Üniversiteleri darbeci aklın ablukasına teslim eden, rektörleri aşırı yetkilerle donatıp, üniversitelerdeki iktidar ilişkilerini merkezileştiren ve bu nedenle de siyasi iktidarların üniversitelere yukarıdan müdahalesini oldukça kolaylaştıran “YÖK’e hayır talebinin yok sayıldığı belirtilen açıklamada “Her siyasi iktidar YÖK eliyle, bilgi üretim süreçlerini kontrol ve denetim altına almaya çalışmış ve nitekim (!) muhalif ve özgür düşünceyi mahkûm edebileceğini sanarak YÖK’ün sağladığı tüm imkânlarını kullanmıştır” denildi.
Üniversitelerin antidemokratik niteliklerini güçlendirmek, üniversiteleri ticarileştirmek ve muhafazakârlaştırmak isteyenlere, kadrolaşma gayesi taşıyanlara YÖK’ün her türlü kolaylığı sunduğu ifade edilen açıklamada şunlar söylendi:
Bu nedenle YÖK, 41 yıldır varlığını sürdürebilmiş ve üniversiteler üzerindeki gücünü arttırabilmiştir. Bugün YÖK, araştırma görevlilerinin güvencesiz istihdamıyla ya da işsiz kalmaları sorunuyla değil, üniversitelerden muhalif ve eleştirel bir sesin çıkıp çıkmadığıyla ilgilenmektedir. YÖK, profesörlüğü ya da doçentliği hak etmesine rağmen yıllardır kadrolarına atanmayı bekleyen öğretim elemanlarının özlük ve ekonomik sorunlarıyla değil, daha fazla kadrolaşmanın nasıl yapılabileceğinin peşine düşmüştür. Üniversiteler içerisinde görmezden gelinen idari ve teknik personelin varlığını yükseköğretim istatistiklerinde dahi yok sayan YÖK, bugün onların “ayrımcılığa maruz kalma”, “tayin hakkı” ya da düşük ücret” sorunlarına çözüm üretmekle değil, performans ve angarya baskısını nasıl kurumsallaştırabileceği planları yapmakla yetinmektedir.
Üniversitelerin fiziki alt yapı sorunlarına ve bütçe yetersizliklerine, öğrencilerin beslenme, ulaşım ve barınma sorunlarına göz ucuyla dahi bakmayan YÖK, üniversiteleri daha fazla ticarileştirmenin, siyasi iktidarın makbul gördüğü etkinliklerle üniversiteleri fethetmenin ve üniversiteleri markalaştırmanın derdine düşmüştür.
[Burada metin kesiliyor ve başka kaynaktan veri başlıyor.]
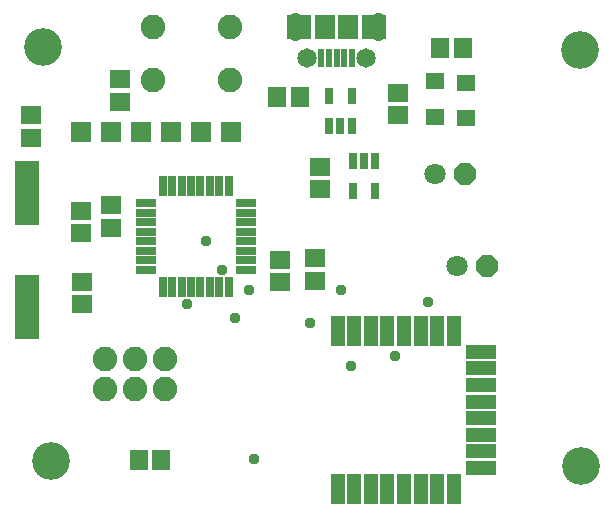
<source format=gbr>
G04 EAGLE Gerber RS-274X export*
G75*
%MOMM*%
%FSLAX34Y34*%
%LPD*%
%INSoldermask Top*%
%IPPOS*%
%AMOC8*
5,1,8,0,0,1.08239X$1,22.5*%
G01*
%ADD10R,1.703200X1.503200*%
%ADD11C,3.203200*%
%ADD12R,1.703200X0.803200*%
%ADD13R,0.803200X1.703200*%
%ADD14C,2.082800*%
%ADD15R,2.133600X5.537200*%
%ADD16R,1.733200X1.733200*%
%ADD17R,1.203200X2.653200*%
%ADD18R,2.653200X1.203200*%
%ADD19R,1.503200X1.703200*%
%ADD20R,0.803200X1.403200*%
%ADD21C,1.653200*%
%ADD22R,0.603200X1.553200*%
%ADD23R,1.703200X2.103200*%
%ADD24R,2.003200X2.103200*%
%ADD25C,1.311200*%
%ADD26R,0.762000X1.473200*%
%ADD27P,1.951982X8X22.500000*%
%ADD28C,1.803400*%
%ADD29R,1.603200X1.403200*%
%ADD30C,0.959600*%


D10*
X78170Y244300D03*
X78170Y263300D03*
X78590Y203130D03*
X78590Y184130D03*
X111230Y355530D03*
X111230Y374530D03*
D11*
X500140Y398940D03*
X45840Y401660D03*
D12*
X132580Y269320D03*
X132580Y261320D03*
X132580Y253320D03*
X132580Y245320D03*
X132580Y237320D03*
X132580Y229320D03*
X132580Y221320D03*
X132580Y213320D03*
D13*
X147080Y198820D03*
X155080Y198820D03*
X163080Y198820D03*
X171080Y198820D03*
X179080Y198820D03*
X187080Y198820D03*
X195080Y198820D03*
X203080Y198820D03*
D12*
X217580Y213320D03*
X217580Y221320D03*
X217580Y229320D03*
X217580Y237320D03*
X217580Y245320D03*
X217580Y253320D03*
X217580Y261320D03*
X217580Y269320D03*
D13*
X203080Y283820D03*
X195080Y283820D03*
X187080Y283820D03*
X179080Y283820D03*
X171080Y283820D03*
X163080Y283820D03*
X155080Y283820D03*
X147080Y283820D03*
D14*
X98340Y137840D03*
X98340Y112440D03*
X123740Y137840D03*
X123740Y112440D03*
X149140Y137840D03*
X149140Y112440D03*
D15*
X32400Y277990D03*
X32400Y181470D03*
D10*
X35900Y343900D03*
X35900Y324900D03*
D14*
X204212Y373444D03*
X139188Y373444D03*
X204212Y418656D03*
X139188Y418656D03*
D16*
X204600Y329400D03*
X179200Y329400D03*
X153800Y329400D03*
X128400Y329400D03*
X103000Y329400D03*
X77600Y329400D03*
D11*
X52450Y51340D03*
X501550Y47360D03*
D17*
X295400Y27550D03*
X309400Y27550D03*
X323400Y27550D03*
X337400Y27550D03*
X351400Y27550D03*
X365400Y27550D03*
X379400Y27550D03*
X393400Y27550D03*
D18*
X416350Y45600D03*
X416350Y59600D03*
X416350Y73600D03*
X416350Y87600D03*
X416350Y101600D03*
X416350Y115600D03*
X416350Y129600D03*
X416350Y143600D03*
D17*
X393400Y161650D03*
X379400Y161650D03*
X365400Y161650D03*
X351400Y161650D03*
X337400Y161650D03*
X323400Y161650D03*
X309400Y161650D03*
X295400Y161650D03*
D19*
X126600Y52200D03*
X145600Y52200D03*
D10*
X103000Y267700D03*
X103000Y248700D03*
X246400Y221700D03*
X246400Y202700D03*
D20*
X327100Y305200D03*
X317600Y305200D03*
X308100Y305200D03*
X308100Y280200D03*
X327100Y280200D03*
D10*
X280500Y281200D03*
X280500Y300200D03*
X275700Y222800D03*
X275700Y203800D03*
D21*
X319300Y392100D03*
X269300Y392100D03*
D22*
X307300Y392350D03*
X300800Y392350D03*
X294300Y392350D03*
X287800Y392350D03*
X281300Y392350D03*
D23*
X304300Y419100D03*
X284300Y419100D03*
D24*
X326300Y419100D03*
X262300Y419100D03*
D25*
X329300Y424640D02*
X329300Y413560D01*
X259300Y413560D02*
X259300Y424640D01*
D26*
X288202Y334546D03*
X297600Y334546D03*
X306998Y334546D03*
X306998Y360454D03*
X288202Y360454D03*
D27*
X403200Y294500D03*
D28*
X377800Y294500D03*
D27*
X421400Y216500D03*
D28*
X396000Y216500D03*
D10*
X346300Y363200D03*
X346300Y344200D03*
D19*
X263200Y359200D03*
X244200Y359200D03*
D29*
X378000Y372700D03*
X378000Y342700D03*
X404100Y341300D03*
X404100Y371300D03*
D19*
X401200Y400900D03*
X382200Y400900D03*
D30*
X272000Y168000D03*
X298000Y196000D03*
X372000Y186000D03*
X220027Y196024D03*
X344043Y140018D03*
X168021Y184023D03*
X197358Y213360D03*
X208026Y172687D03*
X224028Y53340D03*
X306705Y132017D03*
X184023Y237363D03*
M02*

</source>
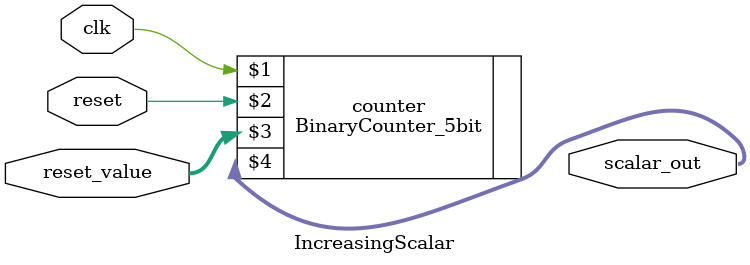
<source format=v>
module IncreasingScalar(
	input clk,
	input reset, 
	input [4:0] reset_value,
	output [4:0]scalar_out
);

BinaryCounter_5bit counter(
	clk,
	reset,
	reset_value,
	scalar_out
);



endmodule
</source>
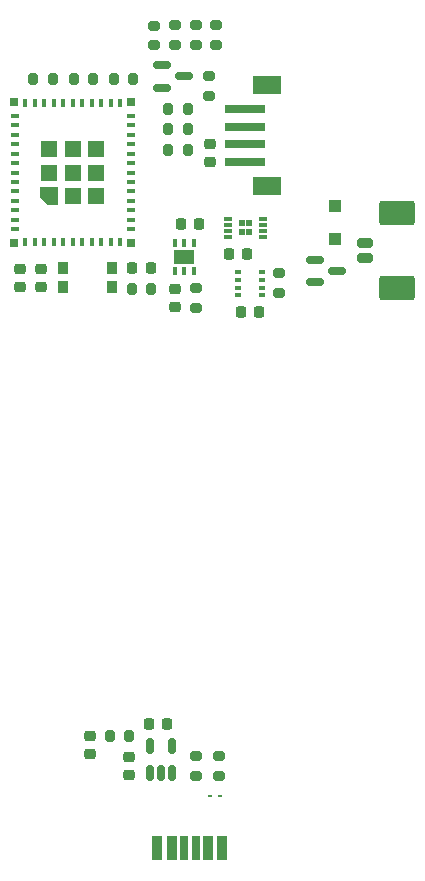
<source format=gtp>
G04 #@! TF.GenerationSoftware,KiCad,Pcbnew,7.0.7*
G04 #@! TF.CreationDate,2023-11-19T01:45:29-05:00*
G04 #@! TF.ProjectId,room_environment_monitor,726f6f6d-5f65-46e7-9669-726f6e6d656e,rev?*
G04 #@! TF.SameCoordinates,Original*
G04 #@! TF.FileFunction,Paste,Top*
G04 #@! TF.FilePolarity,Positive*
%FSLAX46Y46*%
G04 Gerber Fmt 4.6, Leading zero omitted, Abs format (unit mm)*
G04 Created by KiCad (PCBNEW 7.0.7) date 2023-11-19 01:45:29*
%MOMM*%
%LPD*%
G01*
G04 APERTURE LIST*
G04 Aperture macros list*
%AMRoundRect*
0 Rectangle with rounded corners*
0 $1 Rounding radius*
0 $2 $3 $4 $5 $6 $7 $8 $9 X,Y pos of 4 corners*
0 Add a 4 corners polygon primitive as box body*
4,1,4,$2,$3,$4,$5,$6,$7,$8,$9,$2,$3,0*
0 Add four circle primitives for the rounded corners*
1,1,$1+$1,$2,$3*
1,1,$1+$1,$4,$5*
1,1,$1+$1,$6,$7*
1,1,$1+$1,$8,$9*
0 Add four rect primitives between the rounded corners*
20,1,$1+$1,$2,$3,$4,$5,0*
20,1,$1+$1,$4,$5,$6,$7,0*
20,1,$1+$1,$6,$7,$8,$9,0*
20,1,$1+$1,$8,$9,$2,$3,0*%
%AMFreePoly0*
4,1,6,0.725000,-0.725000,-0.725000,-0.725000,-0.725000,0.125000,-0.125000,0.725000,0.725000,0.725000,0.725000,-0.725000,0.725000,-0.725000,$1*%
G04 Aperture macros list end*
%ADD10RoundRect,0.200000X0.200000X0.275000X-0.200000X0.275000X-0.200000X-0.275000X0.200000X-0.275000X0*%
%ADD11RoundRect,0.200000X0.275000X-0.200000X0.275000X0.200000X-0.275000X0.200000X-0.275000X-0.200000X0*%
%ADD12RoundRect,0.200000X-0.275000X0.200000X-0.275000X-0.200000X0.275000X-0.200000X0.275000X0.200000X0*%
%ADD13RoundRect,0.225000X-0.225000X-0.250000X0.225000X-0.250000X0.225000X0.250000X-0.225000X0.250000X0*%
%ADD14RoundRect,0.150000X-0.587500X-0.150000X0.587500X-0.150000X0.587500X0.150000X-0.587500X0.150000X0*%
%ADD15RoundRect,0.150000X0.150000X-0.512500X0.150000X0.512500X-0.150000X0.512500X-0.150000X-0.512500X0*%
%ADD16RoundRect,0.200000X-0.200000X-0.275000X0.200000X-0.275000X0.200000X0.275000X-0.200000X0.275000X0*%
%ADD17R,0.889000X2.006600*%
%ADD18R,0.812800X2.006600*%
%ADD19R,0.711200X2.006600*%
%ADD20R,0.500000X0.350000*%
%ADD21R,1.701800X1.244600*%
%ADD22R,0.355600X0.660400*%
%ADD23RoundRect,0.225000X-0.250000X0.225000X-0.250000X-0.225000X0.250000X-0.225000X0.250000X0.225000X0*%
%ADD24R,0.700000X0.700000*%
%ADD25R,1.450000X1.450000*%
%ADD26FreePoly0,90.000000*%
%ADD27R,0.800000X0.400000*%
%ADD28R,0.400000X0.800000*%
%ADD29R,2.387600X1.600200*%
%ADD30R,3.352800X0.711200*%
%ADD31RoundRect,0.062500X0.117500X0.062500X-0.117500X0.062500X-0.117500X-0.062500X0.117500X-0.062500X0*%
%ADD32RoundRect,0.218750X0.256250X-0.218750X0.256250X0.218750X-0.256250X0.218750X-0.256250X-0.218750X0*%
%ADD33RoundRect,0.225000X0.250000X-0.225000X0.250000X0.225000X-0.250000X0.225000X-0.250000X-0.225000X0*%
%ADD34RoundRect,0.250001X1.249999X-0.799999X1.249999X0.799999X-1.249999X0.799999X-1.249999X-0.799999X0*%
%ADD35RoundRect,0.200000X0.450000X-0.200000X0.450000X0.200000X-0.450000X0.200000X-0.450000X-0.200000X0*%
%ADD36RoundRect,0.225000X0.225000X0.250000X-0.225000X0.250000X-0.225000X-0.250000X0.225000X-0.250000X0*%
%ADD37R,0.900000X1.000000*%
%ADD38R,0.750000X0.300000*%
%ADD39R,0.500000X0.600000*%
%ADD40RoundRect,0.250000X-0.300000X0.300000X-0.300000X-0.300000X0.300000X-0.300000X0.300000X0.300000X0*%
G04 APERTURE END LIST*
D10*
X98425000Y-77000000D03*
X96775000Y-77000000D03*
D11*
X117600000Y-93412500D03*
X117600000Y-95062500D03*
D12*
X112250000Y-74075000D03*
X112250000Y-72425000D03*
X110500000Y-74075000D03*
X110500000Y-72425000D03*
D10*
X108175000Y-79500000D03*
X109825000Y-79500000D03*
D13*
X106700000Y-93000000D03*
X105150000Y-93000000D03*
X110775000Y-89250000D03*
X109225000Y-89250000D03*
D14*
X122500000Y-93250000D03*
X120625000Y-94200000D03*
X120625000Y-92300000D03*
D15*
X106625000Y-133487500D03*
X108525000Y-133487500D03*
X108525000Y-135762500D03*
X107575000Y-135762500D03*
X106625000Y-135762500D03*
D16*
X109825000Y-83000000D03*
X108175000Y-83000000D03*
D17*
X112750000Y-142100002D03*
D18*
X111520000Y-142100002D03*
D19*
X109500001Y-142100002D03*
D17*
X107250000Y-142100002D03*
D18*
X108480000Y-142100002D03*
D19*
X110499999Y-142100002D03*
D20*
X116150000Y-95287500D03*
X116150000Y-94637500D03*
X116150000Y-93987500D03*
X116150000Y-93337500D03*
X114100000Y-93337500D03*
X114100000Y-93987500D03*
X114100000Y-94637500D03*
X114100000Y-95287500D03*
D21*
X109550001Y-92056200D03*
D22*
X108750000Y-90862400D03*
X109550001Y-90862400D03*
X110350002Y-90862400D03*
X110350002Y-93250000D03*
X109550001Y-93250000D03*
X108750000Y-93250000D03*
D23*
X111750000Y-84025000D03*
X111750000Y-82475000D03*
D11*
X112500000Y-134300000D03*
X112500000Y-135950000D03*
D24*
X95150000Y-90850000D03*
X105050000Y-90850000D03*
X105050000Y-78950000D03*
X95150000Y-78950000D03*
D25*
X102075000Y-82925000D03*
X100100000Y-82925000D03*
X98125000Y-82925000D03*
X102075000Y-84900000D03*
X100100000Y-84900000D03*
X98125000Y-84900000D03*
X102075000Y-86875000D03*
X100100000Y-86875000D03*
D26*
X98125000Y-86875000D03*
D27*
X95200000Y-89700000D03*
X95200000Y-88900000D03*
X95200000Y-88100000D03*
X95200000Y-87300000D03*
X95200000Y-86500000D03*
X95200000Y-85700000D03*
X95200000Y-84900000D03*
X95200000Y-84100000D03*
X95200000Y-83300000D03*
X95200000Y-82500000D03*
X95200000Y-81700000D03*
X95200000Y-80900000D03*
X95200000Y-80100000D03*
D28*
X96100000Y-79000000D03*
X96900000Y-79000000D03*
X97700000Y-79000000D03*
X98500000Y-79000000D03*
X99300000Y-79000000D03*
X100100000Y-79000000D03*
X100900000Y-79000000D03*
X101700000Y-79000000D03*
X102500000Y-79000000D03*
X103300000Y-79000000D03*
X104100000Y-79000000D03*
D27*
X105000000Y-80100000D03*
X105000000Y-80900000D03*
X105000000Y-81700000D03*
X105000000Y-82500000D03*
X105000000Y-83300000D03*
X105000000Y-84100000D03*
X105000000Y-84900000D03*
X105000000Y-85700000D03*
X105000000Y-86500000D03*
X105000000Y-87300000D03*
X105000000Y-88100000D03*
X105000000Y-88900000D03*
X105000000Y-89700000D03*
D28*
X104100000Y-90800000D03*
X103300000Y-90800000D03*
X102500000Y-90800000D03*
X101700000Y-90800000D03*
X100900000Y-90800000D03*
X100100000Y-90800000D03*
X99300000Y-90800000D03*
X98500000Y-90800000D03*
X97700000Y-90800000D03*
X96900000Y-90800000D03*
X96100000Y-90800000D03*
D29*
X116528448Y-86050002D03*
X116528448Y-77449998D03*
D30*
X114645800Y-84000001D03*
X114645800Y-82500001D03*
X114645800Y-80999999D03*
X114645800Y-79499999D03*
D13*
X108100000Y-131625000D03*
X106550000Y-131625000D03*
D31*
X112545000Y-137650000D03*
X111705000Y-137650000D03*
D12*
X108750000Y-74075000D03*
X108750000Y-72425000D03*
X107000000Y-74112500D03*
X107000000Y-72462500D03*
D16*
X109825000Y-81250000D03*
X108175000Y-81250000D03*
D10*
X105100000Y-94750000D03*
X106750000Y-94750000D03*
D11*
X110500000Y-134300000D03*
X110500000Y-135950000D03*
D32*
X101575000Y-132587500D03*
X101575000Y-134162500D03*
D33*
X104825000Y-134350000D03*
X104825000Y-135900000D03*
D34*
X127575000Y-88350000D03*
X127575000Y-94700000D03*
D35*
X124825000Y-90900000D03*
X124825000Y-92150000D03*
D16*
X101825000Y-77000000D03*
X100175000Y-77000000D03*
D12*
X111600000Y-78400000D03*
X111600000Y-76750000D03*
D36*
X114325000Y-96737500D03*
X115875000Y-96737500D03*
D37*
X99300000Y-93000000D03*
X103400000Y-93000000D03*
X99300000Y-94600000D03*
X103400000Y-94600000D03*
D38*
X113275000Y-90325000D03*
X113275000Y-89825000D03*
X113275000Y-89325000D03*
X113275000Y-88825000D03*
X116175000Y-88825000D03*
X116175000Y-89325000D03*
X116175000Y-89825000D03*
X116175000Y-90325000D03*
D39*
X114400000Y-89200000D03*
X114400000Y-89950000D03*
X115050000Y-89200000D03*
X115050000Y-89950000D03*
D10*
X103250000Y-132625000D03*
X104900000Y-132625000D03*
D23*
X108750000Y-96275000D03*
X108750000Y-94725000D03*
D11*
X110500000Y-94675000D03*
X110500000Y-96325000D03*
D23*
X97400000Y-94575000D03*
X97400000Y-93025000D03*
X95600000Y-94575000D03*
X95600000Y-93025000D03*
D40*
X122275000Y-90550000D03*
X122275000Y-87750000D03*
D16*
X105225000Y-77000000D03*
X103575000Y-77000000D03*
D13*
X114850000Y-91800000D03*
X113300000Y-91800000D03*
D14*
X109500000Y-76750000D03*
X107625000Y-77700000D03*
X107625000Y-75800000D03*
M02*

</source>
Bu nedenle, üniversiteleri aile şirketine dönüştüren rektörlere, akademik özgürlüğün ortadan kaldırılmasına, üniversitelerdeki eşitsiz ve ayrımcı uygulamalara, güvencesiz istihdama, özlük ve mali sorunlara, eğitim hakkı ellerinden alınan gençlere dair YÖK’ün bir cümlesi dahi yoktur.
Çünkü varlık nedenleri tam olarak bunu gerektirmektedir! Eğitim Sen olarak belirtmek isteriz ki artık, tek başına YÖK’ün kaldırılması yetersizdir. Onun bugüne kadar yerleştirdiği bu düzenin köklerinden sökülüp atılması gerekmektedir. Ancak, üniversitelerin yeniden özgürlüklerine kavuşabilmelerinin ve insan, toplum, doğa yararına faaliyet gösterebilmelerinin yolu, tam da bugüne kadar uygulanan politikaların terk edilmesiyle mümkün olabilecektir. 29 Ekim 2022 tarihinde gerçekleştirdiğimiz Üniversite Temsilciler Kurulumuzun Sonuç Raporu incelendiğinde üniversitelerde yaşanan vahametin boyutları daha ayrıntılı görülebilecektir. Bu nedenle üniversiteler akademik özgürlüğün, demokrasinin, düşünce ve ifade özgürlüğünün mekânları olana kadar, üniversitelerde iş güvencesi, kamusal finansman hayat bulana kadar mücadelemizi sürdüreceğimiz bilinmelidir.